Kediler ise ayrı âlem. Mart ayını biliyorsunuz işte. Olan oluyor çeşitli miyavlamaların arasında. Gerçi bu olup biten de ayrı tantana ve ayrı bir olay ama doğa işliyor. Baba (hatta babalar) çekip gidiyor. Annede ise telaş yok, abartılı hazırlık yok; daha çok yer bulma ve güvenliği sağlama var. Bunlar öncelikli. Bir bahçenin içini farklı farklı kediler paylaşabiliyor; birkaç kuşağın taşıyıcısı olan anne sonraki kuşaklara yerini bırakıp başka bahçelere gidebiliyor. İtiş kakış ancak erkek kediler alanı sınırlamak ve kendi bölgelerini belirlemek için göründüğünde oluyor. Ama birkaç kuşağın bir arada yaşadığını, hatta kız kardeşlerin yavrularını beraber büyüttüğünü, birbirlerini karın doyurmak, yavruları emzirmek için beklemelerini, gözetmelerini görmek şaşırtıcı oluyor. Ve annelerin, teyzelerin, dayıların yeni kuşağa pati nasıl kullanılır, kuş nasıl avlanır, bahçe dışına neden çıkılmaz, hangi gölge tatlıdır, güneşin altında ne kadar yatılır gibi eğitimler vermeleri, hem de tüm bu eğitimleri ciddiyet ve sorumlulukla yerine getirmelerini görmek de şaşırtıyor.

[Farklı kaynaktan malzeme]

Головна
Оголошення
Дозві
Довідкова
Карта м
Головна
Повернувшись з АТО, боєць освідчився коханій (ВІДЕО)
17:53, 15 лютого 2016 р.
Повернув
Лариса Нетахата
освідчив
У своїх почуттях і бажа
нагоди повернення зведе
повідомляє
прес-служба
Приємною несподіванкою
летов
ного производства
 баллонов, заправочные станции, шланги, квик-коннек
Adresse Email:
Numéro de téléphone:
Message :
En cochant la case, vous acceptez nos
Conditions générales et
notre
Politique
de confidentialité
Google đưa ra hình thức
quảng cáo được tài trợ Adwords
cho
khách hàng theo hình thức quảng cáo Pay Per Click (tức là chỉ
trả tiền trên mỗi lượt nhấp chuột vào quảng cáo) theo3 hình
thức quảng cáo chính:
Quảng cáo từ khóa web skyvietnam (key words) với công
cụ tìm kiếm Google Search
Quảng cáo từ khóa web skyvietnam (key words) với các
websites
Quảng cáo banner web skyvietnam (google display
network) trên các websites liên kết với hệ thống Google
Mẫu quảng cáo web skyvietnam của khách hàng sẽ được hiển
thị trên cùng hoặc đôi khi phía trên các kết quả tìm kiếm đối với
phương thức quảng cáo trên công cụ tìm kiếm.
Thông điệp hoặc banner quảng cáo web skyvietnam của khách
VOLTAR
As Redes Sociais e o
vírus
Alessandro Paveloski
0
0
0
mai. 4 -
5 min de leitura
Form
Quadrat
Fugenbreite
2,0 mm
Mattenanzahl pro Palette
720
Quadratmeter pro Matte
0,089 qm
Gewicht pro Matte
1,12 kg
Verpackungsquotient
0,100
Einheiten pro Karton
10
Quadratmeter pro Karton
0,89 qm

Cami yok, kilise yok. Havra, tapınak, dua ve kim erkek, kim kadın, kim erkeksi, kim kadınsı tartışması da yok. Her şey akıp gidiyor. Kediler de insanlar gibi memeli ama bir başka havadalar. Uyum kapasiteleri yüksek. Değişen koşullara az belayla ayak uydurabiliyorlar. Tamam, kedilerde kutsallık, cinsiyet belası yok ama martılarda olmayan bir şey var onlarda. Kedilerden başlayarak sınıflar var. Biliyorsunuz işte, ciğercinin kedisi ve sokak kedisi hesabı. Şiiri bile var. İnsanlardan armağan bir şey kedilerin hayatına da etkide bulunuyor. Açık ve net: sokak kedileri daha az yaşıyor.

İnsanlara gelirsem… Tabii ki gelmeme gerek var mı? Onu da bilemiyorum ama çeşitli haller içindeler demiştim ya. Aynen öyleler işte. Güneşin, rüzgârın, martıların ve kedilerin arasında tuhaf bir düzen tutturmuşlar yaşayıp gidiyorlar. Cins cins, grup grup, sınıf sınıf. Sessizce çalışan büyük bir makine gibi çaktırmadan yaşıyorlar. Birisi ötekinin camisine el koyarken diğeri berikinin kilisesini yerle bir ediyor. Şuradaki burası benim diye bas bas bağırırken oradaki bizden olmayanlar bizi bozuyor diye yırtınıyor. Ve tüm bu itiş kakışa tarih, toplum deniyor. Makine, toplum denen makine öyle tuhaf çalışıp gidiyor. 

Ha, bu arada bir de ne mi oluyor? Etkisinin insanlardan kedilere doğru doğanın içine yayan şu sınıf işi var ya esas ne oluyorsa orada oluyor. Ve bir sınıf insanlığın kendine vurduğu kültürel, tarihsel ve toplumsal zincirleri kırmak için bekliyor.